(Records of elements and coordinates)
+ + + +

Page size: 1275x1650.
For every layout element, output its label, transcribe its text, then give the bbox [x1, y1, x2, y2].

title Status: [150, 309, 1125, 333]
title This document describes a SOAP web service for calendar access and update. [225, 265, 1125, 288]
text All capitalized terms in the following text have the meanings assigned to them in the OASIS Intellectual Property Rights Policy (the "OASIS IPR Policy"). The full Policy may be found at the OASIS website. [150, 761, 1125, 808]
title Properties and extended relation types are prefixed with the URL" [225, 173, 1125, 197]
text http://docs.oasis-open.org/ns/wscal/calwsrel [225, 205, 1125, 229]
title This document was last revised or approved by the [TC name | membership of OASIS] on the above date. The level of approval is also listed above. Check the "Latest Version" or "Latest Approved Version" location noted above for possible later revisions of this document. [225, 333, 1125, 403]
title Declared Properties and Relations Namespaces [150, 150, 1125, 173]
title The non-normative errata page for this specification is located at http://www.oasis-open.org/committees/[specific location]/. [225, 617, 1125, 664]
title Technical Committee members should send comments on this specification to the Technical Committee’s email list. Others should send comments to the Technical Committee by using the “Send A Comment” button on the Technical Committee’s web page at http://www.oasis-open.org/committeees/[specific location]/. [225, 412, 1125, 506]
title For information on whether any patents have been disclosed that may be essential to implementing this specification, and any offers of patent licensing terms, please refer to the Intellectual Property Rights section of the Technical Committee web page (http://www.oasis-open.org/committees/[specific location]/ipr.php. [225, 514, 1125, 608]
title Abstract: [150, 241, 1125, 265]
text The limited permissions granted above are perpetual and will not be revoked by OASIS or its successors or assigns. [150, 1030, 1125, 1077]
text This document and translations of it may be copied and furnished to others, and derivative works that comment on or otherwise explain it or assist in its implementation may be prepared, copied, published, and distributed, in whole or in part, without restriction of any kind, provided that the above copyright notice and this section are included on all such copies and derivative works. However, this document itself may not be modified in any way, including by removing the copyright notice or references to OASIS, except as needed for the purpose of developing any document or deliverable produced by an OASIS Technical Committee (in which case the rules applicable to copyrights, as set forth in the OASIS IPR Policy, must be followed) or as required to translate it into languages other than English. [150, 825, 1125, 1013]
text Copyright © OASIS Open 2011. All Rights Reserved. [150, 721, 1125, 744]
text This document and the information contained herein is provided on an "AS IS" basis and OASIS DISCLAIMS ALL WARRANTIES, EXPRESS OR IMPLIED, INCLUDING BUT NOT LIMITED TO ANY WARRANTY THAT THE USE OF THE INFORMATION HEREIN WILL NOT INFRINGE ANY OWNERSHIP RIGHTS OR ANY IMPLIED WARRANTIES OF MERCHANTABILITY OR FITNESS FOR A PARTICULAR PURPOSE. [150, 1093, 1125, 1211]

+ + + +

## WHAT IS NEEDED
Write out every line of the records above without changing anything.

## RESULT OF THE TASK
Page size: 1275x1650.
For every layout element, output its label, transcribe its text, then give the bbox [x1, y1, x2, y2].

title Status: [150, 309, 1125, 333]
title This document describes a SOAP web service for calendar access and update. [225, 265, 1125, 288]
text All capitalized terms in the following text have the meanings assigned to them in the OASIS Intellectual Property Rights Policy (the "OASIS IPR Policy"). The full Policy may be found at the OASIS website. [150, 761, 1125, 808]
title Properties and extended relation types are prefixed with the URL" [225, 173, 1125, 197]
text http://docs.oasis-open.org/ns/wscal/calwsrel [225, 205, 1125, 229]
title This document was last revised or approved by the [TC name | membership of OASIS] on the above date. The level of approval is also listed above. Check the "Latest Version" or "Latest Approved Version" location noted above for possible later revisions of this document. [225, 333, 1125, 403]
title Declared Properties and Relations Namespaces [150, 150, 1125, 173]
title The non-normative errata page for this specification is located at http://www.oasis-open.org/committees/[specific location]/. [225, 617, 1125, 664]
title Technical Committee members should send comments on this specification to the Technical Committee’s email list. Others should send comments to the Technical Committee by using the “Send A Comment” button on the Technical Committee’s web page at http://www.oasis-open.org/committeees/[specific location]/. [225, 412, 1125, 506]
title For information on whether any patents have been disclosed that may be essential to implementing this specification, and any offers of patent licensing terms, please refer to the Intellectual Property Rights section of the Technical Committee web page (http://www.oasis-open.org/committees/[specific location]/ipr.php. [225, 514, 1125, 608]
title Abstract: [150, 241, 1125, 265]
text The limited permissions granted above are perpetual and will not be revoked by OASIS or its successors or assigns. [150, 1030, 1125, 1077]
text This document and translations of it may be copied and furnished to others, and derivative works that comment on or otherwise explain it or assist in its implementation may be prepared, copied, published, and distributed, in whole or in part, without restriction of any kind, provided that the above copyright notice and this section are included on all such copies and derivative works. However, this document itself may not be modified in any way, including by removing the copyright notice or references to OASIS, except as needed for the purpose of developing any document or deliverable produced by an OASIS Technical Committee (in which case the rules applicable to copyrights, as set forth in the OASIS IPR Policy, must be followed) or as required to translate it into languages other than English. [150, 825, 1125, 1013]
text Copyright © OASIS Open 2011. All Rights Reserved. [150, 721, 1125, 744]
text This document and the information contained herein is provided on an "AS IS" basis and OASIS DISCLAIMS ALL WARRANTIES, EXPRESS OR IMPLIED, INCLUDING BUT NOT LIMITED TO ANY WARRANTY THAT THE USE OF THE INFORMATION HEREIN WILL NOT INFRINGE ANY OWNERSHIP RIGHTS OR ANY IMPLIED WARRANTIES OF MERCHANTABILITY OR FITNESS FOR A PARTICULAR PURPOSE. [150, 1093, 1125, 1211]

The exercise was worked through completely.